Theresa Yelverton was an English woman who became notorious because of her involvement in the Yelverton case, a 19th-century Irish law case, which eventually resulted in a change to the law on mixed religion marriages in Ireland.

Life

Longworth was born in Cheetwood, Manchester, Lancashire, England, the youngest of seven children born to Thomas Longworth, a silk manufacturer. After meeting Major William Charles Yelverton, Viscount Avonmore on a steamer in August 1852, falling in love with him, and pursuing him for several years, she married him secretly on 15 August 1857 at Rostrevor, County Down, Ireland, allowing her to be styled as, and to have earned the title, "Thérèse Yelverton, Viscountess Avonmore". She was a nurse in 1857 in Galata, Russia during the Crimean War.
However, the Viscount remarried within the year, bringing about a series of trials during the course of which he allegedly used his influence with the House of Lords to annul his first marriage.

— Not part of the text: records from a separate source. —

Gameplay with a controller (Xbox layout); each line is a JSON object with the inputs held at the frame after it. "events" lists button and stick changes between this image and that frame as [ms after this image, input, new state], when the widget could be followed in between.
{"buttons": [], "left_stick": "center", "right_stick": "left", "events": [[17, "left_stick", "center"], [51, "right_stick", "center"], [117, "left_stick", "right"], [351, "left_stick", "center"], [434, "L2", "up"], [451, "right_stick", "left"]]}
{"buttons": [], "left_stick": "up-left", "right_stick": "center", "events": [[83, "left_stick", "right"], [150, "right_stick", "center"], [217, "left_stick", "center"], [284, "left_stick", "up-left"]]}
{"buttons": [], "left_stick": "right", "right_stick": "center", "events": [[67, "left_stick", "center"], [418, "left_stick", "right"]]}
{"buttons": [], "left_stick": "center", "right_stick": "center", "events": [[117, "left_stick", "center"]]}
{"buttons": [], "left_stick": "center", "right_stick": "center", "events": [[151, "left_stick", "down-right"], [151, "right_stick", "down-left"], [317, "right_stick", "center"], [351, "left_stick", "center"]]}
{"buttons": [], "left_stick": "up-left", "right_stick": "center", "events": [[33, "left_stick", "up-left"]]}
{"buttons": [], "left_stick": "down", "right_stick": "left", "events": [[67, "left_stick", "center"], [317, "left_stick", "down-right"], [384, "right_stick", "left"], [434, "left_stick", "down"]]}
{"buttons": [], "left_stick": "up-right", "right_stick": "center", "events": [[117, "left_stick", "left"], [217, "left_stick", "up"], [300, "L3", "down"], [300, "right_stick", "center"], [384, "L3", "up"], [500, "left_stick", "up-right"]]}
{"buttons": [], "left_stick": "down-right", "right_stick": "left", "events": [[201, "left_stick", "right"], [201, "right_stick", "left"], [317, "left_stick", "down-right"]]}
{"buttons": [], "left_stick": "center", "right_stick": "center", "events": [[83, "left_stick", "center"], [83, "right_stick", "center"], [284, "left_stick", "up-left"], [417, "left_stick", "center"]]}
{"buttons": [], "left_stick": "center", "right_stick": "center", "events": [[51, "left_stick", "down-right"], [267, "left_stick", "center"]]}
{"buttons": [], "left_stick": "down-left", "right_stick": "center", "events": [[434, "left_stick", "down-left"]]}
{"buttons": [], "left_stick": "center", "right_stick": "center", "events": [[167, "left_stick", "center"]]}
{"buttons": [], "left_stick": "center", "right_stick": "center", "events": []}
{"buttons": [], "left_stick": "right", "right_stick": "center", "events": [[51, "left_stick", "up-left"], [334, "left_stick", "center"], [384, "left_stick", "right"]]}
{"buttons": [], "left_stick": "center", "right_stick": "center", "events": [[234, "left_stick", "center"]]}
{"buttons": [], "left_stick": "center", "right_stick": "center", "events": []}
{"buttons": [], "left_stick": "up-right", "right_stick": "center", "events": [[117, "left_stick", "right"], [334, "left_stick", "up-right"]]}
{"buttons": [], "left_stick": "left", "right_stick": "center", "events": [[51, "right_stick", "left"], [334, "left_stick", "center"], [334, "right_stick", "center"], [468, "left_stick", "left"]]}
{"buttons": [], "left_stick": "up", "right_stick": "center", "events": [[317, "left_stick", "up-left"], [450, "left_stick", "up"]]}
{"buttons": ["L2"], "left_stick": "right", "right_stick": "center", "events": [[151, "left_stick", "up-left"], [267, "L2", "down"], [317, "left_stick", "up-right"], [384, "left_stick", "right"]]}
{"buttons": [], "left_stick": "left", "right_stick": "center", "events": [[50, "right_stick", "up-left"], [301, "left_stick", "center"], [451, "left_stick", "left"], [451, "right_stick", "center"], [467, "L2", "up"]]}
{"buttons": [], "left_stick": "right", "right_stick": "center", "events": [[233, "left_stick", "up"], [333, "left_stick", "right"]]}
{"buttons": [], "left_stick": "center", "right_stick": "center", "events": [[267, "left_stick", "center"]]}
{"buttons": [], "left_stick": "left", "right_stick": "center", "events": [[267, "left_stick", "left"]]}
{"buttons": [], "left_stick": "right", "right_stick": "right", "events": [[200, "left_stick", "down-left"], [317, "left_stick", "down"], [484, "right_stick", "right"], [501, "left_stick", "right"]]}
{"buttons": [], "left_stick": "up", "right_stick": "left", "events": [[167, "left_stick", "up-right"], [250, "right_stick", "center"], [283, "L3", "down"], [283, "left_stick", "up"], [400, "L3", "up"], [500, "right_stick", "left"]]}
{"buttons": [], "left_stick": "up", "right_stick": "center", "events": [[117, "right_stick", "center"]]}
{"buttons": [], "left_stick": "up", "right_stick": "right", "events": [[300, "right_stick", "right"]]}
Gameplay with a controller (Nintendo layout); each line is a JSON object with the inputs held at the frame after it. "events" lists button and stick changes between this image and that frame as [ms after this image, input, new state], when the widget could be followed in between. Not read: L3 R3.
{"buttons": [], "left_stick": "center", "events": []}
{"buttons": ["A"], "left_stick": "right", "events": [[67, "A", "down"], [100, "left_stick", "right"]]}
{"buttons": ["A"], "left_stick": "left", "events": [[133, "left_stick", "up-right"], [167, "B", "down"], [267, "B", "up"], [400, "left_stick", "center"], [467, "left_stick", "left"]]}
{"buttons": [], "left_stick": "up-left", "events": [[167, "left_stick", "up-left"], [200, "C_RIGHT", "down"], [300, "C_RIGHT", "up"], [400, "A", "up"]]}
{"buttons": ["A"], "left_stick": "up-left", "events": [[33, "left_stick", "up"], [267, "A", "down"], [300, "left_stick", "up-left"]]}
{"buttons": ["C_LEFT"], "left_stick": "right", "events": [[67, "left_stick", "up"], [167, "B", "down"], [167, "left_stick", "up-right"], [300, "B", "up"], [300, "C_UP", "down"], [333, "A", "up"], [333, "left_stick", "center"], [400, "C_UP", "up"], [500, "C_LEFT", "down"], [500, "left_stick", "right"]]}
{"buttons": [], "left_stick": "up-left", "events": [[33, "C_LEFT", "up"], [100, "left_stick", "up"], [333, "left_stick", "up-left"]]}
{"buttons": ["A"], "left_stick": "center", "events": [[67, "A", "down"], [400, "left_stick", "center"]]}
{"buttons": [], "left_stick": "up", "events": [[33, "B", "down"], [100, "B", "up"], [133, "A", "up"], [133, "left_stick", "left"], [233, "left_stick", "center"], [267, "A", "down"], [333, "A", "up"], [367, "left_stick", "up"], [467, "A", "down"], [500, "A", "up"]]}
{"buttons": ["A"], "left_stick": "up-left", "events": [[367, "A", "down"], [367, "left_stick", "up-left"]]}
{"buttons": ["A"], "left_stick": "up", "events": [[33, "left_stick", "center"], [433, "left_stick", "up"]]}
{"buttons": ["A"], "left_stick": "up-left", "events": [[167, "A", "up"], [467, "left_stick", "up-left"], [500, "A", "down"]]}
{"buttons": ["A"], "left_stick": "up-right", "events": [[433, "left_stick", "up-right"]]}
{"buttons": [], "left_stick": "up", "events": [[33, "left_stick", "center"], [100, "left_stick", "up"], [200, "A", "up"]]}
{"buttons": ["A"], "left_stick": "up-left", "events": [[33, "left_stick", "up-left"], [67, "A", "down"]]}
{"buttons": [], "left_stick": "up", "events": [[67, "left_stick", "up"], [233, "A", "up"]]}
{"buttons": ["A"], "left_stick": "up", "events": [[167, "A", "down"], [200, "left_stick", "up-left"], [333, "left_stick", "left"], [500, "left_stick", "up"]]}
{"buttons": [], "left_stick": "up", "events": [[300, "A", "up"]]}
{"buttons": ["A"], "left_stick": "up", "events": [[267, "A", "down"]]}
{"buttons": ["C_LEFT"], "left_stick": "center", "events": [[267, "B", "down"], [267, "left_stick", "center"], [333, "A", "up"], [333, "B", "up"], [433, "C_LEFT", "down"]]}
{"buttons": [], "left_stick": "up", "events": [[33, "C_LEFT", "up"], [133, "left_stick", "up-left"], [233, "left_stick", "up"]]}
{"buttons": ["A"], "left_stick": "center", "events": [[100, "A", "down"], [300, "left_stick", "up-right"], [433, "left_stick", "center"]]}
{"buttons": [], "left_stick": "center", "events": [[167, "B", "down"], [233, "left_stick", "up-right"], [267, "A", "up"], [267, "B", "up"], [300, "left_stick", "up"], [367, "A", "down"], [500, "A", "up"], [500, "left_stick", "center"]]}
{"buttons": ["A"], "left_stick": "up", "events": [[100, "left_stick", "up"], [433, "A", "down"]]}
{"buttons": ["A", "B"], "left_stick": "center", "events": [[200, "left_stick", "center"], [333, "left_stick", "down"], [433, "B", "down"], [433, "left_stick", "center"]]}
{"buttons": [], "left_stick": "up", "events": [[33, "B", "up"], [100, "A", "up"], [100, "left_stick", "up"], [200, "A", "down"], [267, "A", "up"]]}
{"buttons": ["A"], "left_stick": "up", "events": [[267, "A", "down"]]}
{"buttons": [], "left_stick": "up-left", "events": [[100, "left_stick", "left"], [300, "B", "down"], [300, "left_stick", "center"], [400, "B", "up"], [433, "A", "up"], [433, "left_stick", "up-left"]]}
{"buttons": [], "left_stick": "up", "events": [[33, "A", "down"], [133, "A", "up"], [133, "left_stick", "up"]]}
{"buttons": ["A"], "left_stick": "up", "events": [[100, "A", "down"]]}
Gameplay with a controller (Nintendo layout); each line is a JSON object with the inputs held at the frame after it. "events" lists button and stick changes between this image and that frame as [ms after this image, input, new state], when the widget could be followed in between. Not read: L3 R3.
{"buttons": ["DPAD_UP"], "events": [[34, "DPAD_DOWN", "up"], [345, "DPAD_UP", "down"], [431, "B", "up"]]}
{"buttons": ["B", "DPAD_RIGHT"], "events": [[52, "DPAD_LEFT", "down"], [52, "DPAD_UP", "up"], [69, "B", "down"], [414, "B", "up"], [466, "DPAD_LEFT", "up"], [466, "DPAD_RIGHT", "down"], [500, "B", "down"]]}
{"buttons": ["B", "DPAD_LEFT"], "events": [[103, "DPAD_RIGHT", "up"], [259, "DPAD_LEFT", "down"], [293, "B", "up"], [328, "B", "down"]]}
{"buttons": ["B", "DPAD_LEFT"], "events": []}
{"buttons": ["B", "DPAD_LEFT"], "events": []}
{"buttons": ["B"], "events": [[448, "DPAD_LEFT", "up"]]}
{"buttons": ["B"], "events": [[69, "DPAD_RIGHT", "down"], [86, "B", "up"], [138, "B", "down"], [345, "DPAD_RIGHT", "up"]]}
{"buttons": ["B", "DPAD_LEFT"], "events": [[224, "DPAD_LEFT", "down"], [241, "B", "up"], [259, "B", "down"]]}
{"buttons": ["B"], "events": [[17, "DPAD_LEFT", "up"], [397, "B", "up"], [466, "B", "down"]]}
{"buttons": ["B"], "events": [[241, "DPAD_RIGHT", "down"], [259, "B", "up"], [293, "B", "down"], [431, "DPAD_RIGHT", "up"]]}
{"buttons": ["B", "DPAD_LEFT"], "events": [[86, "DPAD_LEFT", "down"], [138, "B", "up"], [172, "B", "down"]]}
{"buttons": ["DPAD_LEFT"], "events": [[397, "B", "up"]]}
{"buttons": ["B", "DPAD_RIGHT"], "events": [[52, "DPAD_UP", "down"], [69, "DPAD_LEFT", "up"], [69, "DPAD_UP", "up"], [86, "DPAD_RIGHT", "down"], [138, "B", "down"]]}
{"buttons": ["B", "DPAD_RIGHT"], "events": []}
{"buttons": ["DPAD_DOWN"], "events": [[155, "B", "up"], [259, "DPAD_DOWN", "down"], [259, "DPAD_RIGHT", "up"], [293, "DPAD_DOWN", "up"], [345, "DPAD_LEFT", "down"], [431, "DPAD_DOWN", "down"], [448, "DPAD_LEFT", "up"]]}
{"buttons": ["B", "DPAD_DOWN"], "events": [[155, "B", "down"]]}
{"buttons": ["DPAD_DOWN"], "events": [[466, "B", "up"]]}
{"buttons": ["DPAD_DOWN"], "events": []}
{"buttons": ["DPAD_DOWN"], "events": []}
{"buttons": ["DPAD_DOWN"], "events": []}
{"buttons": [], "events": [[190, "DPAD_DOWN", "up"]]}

The case brought notoriety and created very mixed feelings. "Theresa was alternately vilified and celebrated, portrayed as a victim who had been 'mercilessly abandoned' and accused of being a lascivious seducer. Sometimes she was depicted as innocent and pure, at others as a ruthless social climber. After six years of trials and appeals, she finally lost her case. In the process, however, she had become a minor celebrity."
Afterwards, she led an itinerant life and supported herself by writing about her travels. Francis Farquhar wrote that she "spent the summer of 1870 in Yosemite, where she attached herself to the Hutchings family and made eyes at John Muir. He escaped to the woods, but not before she had noted enough of his conversation and his ways of life to make him over into Kenmuir, the hero of her novel."

Death

She died in 1881 in Pietermaritzburg, Natal, South Africa.